8 febrero 2013
Estas fotografías apenas pueden decir nada. Ponen de manifiesto su propia incapacidad de contar. Como toda fotografía, al fin. Nada deseo menos que insinuar, de alguna forma, que es el autor quien no ha utilizado bien la cámara fotográfica, porque eso sería, simplemente, una necedad. El fotógrafo sabe muy bien de qué está hablando, y aunque las fotografías no consiguen decir, podemos encontrar al autor –o lo que es lo mismo, sus sentimientos, sus emociones, sus frustraciones, sus esperanzas– prendido, aquí y allá, por todas partes, en el centenar de imágenes que constituyen el trabajo.
Esa distancia entre la falta de capacidad de las fotografías para contar algo con propiedad y su vinculación a las emociones de quien es su autor no es algo nuevo. Cuentan que a Minor White un discípulo le estaba mostrando sus imágenes. Como el maestro no dijese nada mientras las miraba, el discípulo no pudo reprimir la pregunta: “¿Cree usted que puedo ser un buen fotógrafo?”. White dejó a un lado el portfolio, y quedó pensativo unos cuantos segundos. Finalmente, preguntó al alumno: “¿Has estado enamorado alguna vez?”. “Sí”, le respondió éste. “Entonces sí puedes”, dijo White.

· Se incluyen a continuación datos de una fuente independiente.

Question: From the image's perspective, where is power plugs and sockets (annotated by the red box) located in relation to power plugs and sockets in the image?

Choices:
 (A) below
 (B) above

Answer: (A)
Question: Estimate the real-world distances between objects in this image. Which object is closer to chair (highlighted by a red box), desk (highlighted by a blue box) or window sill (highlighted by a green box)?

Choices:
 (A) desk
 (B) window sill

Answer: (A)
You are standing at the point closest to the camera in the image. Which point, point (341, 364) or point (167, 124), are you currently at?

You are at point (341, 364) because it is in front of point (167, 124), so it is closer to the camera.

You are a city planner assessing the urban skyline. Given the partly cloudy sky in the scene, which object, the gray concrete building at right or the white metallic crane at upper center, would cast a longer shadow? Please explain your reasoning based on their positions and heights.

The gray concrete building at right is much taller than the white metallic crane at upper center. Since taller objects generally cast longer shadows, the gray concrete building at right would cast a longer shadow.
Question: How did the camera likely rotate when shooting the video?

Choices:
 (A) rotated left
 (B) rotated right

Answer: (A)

Se trataría, por tanto, mucho más de la capacidad emocional o sentimental de quien hace las fotografías que de su pericia técnica o de su conocimiento de causa profesional. Me pregunto si esa especie de salida de tono de Minor White no tendría algo que ver con alguna convicción sobre lo poco dotado que está el invento fotográfico para otras causas. Hace mucho tiempo que es un lugar común la afirmación de que el arte no se hace para el entendimiento, por más que ahora la deriva conceptual nos arrastre a todos a las cercanías del intelecto y al descrédito de lo sentimental. Viendo, una y otra vez, las fotografías de Miguel Leache realizadas en viviendas que acaban de ser desahuciadas, no puedo por menos que considerar –es algo que, por otra parte, vengo haciendo obsesivamente– las imposibilidades del medio fotográfico. ¿Por qué queremos siempre que la fotografía nos diga más cosas de las que puede decir? ¿Y por qué, al mismo tiempo, nos empeñamos en negarle facultades ligadas a lo emocional?

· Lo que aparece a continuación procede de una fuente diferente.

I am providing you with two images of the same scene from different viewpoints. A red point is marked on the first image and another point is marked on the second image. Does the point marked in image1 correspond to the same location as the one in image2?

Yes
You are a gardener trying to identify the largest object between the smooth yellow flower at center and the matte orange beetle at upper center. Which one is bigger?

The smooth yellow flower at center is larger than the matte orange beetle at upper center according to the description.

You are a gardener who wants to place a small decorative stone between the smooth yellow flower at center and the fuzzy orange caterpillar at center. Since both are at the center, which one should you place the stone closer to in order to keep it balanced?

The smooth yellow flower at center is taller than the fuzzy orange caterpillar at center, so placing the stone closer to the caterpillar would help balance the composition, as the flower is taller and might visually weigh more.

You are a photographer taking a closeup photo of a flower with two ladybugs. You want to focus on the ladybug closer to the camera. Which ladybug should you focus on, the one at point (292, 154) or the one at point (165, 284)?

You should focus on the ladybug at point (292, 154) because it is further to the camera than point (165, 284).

Hay un vínculo entre esas dos preguntas. El registro fotográfico de esos escenarios del desahucio sugiere muchas consideraciones de todo tipo, pero una de las más significativas, en mi opinión, es justamente la tensión entre lo racional y lo emocional. Si yo fuese el autor de estas fotografías, diría que es la tensión entre la tragedia que la imagen fotográfica no puede o no sabe contar y lo que siente mi corazón. Creo detectar esa tensión a lo largo de todo este trabajo. Tal y como yo la entiendo, es la tensión que está siempre en la médula de la empresa fotográfica.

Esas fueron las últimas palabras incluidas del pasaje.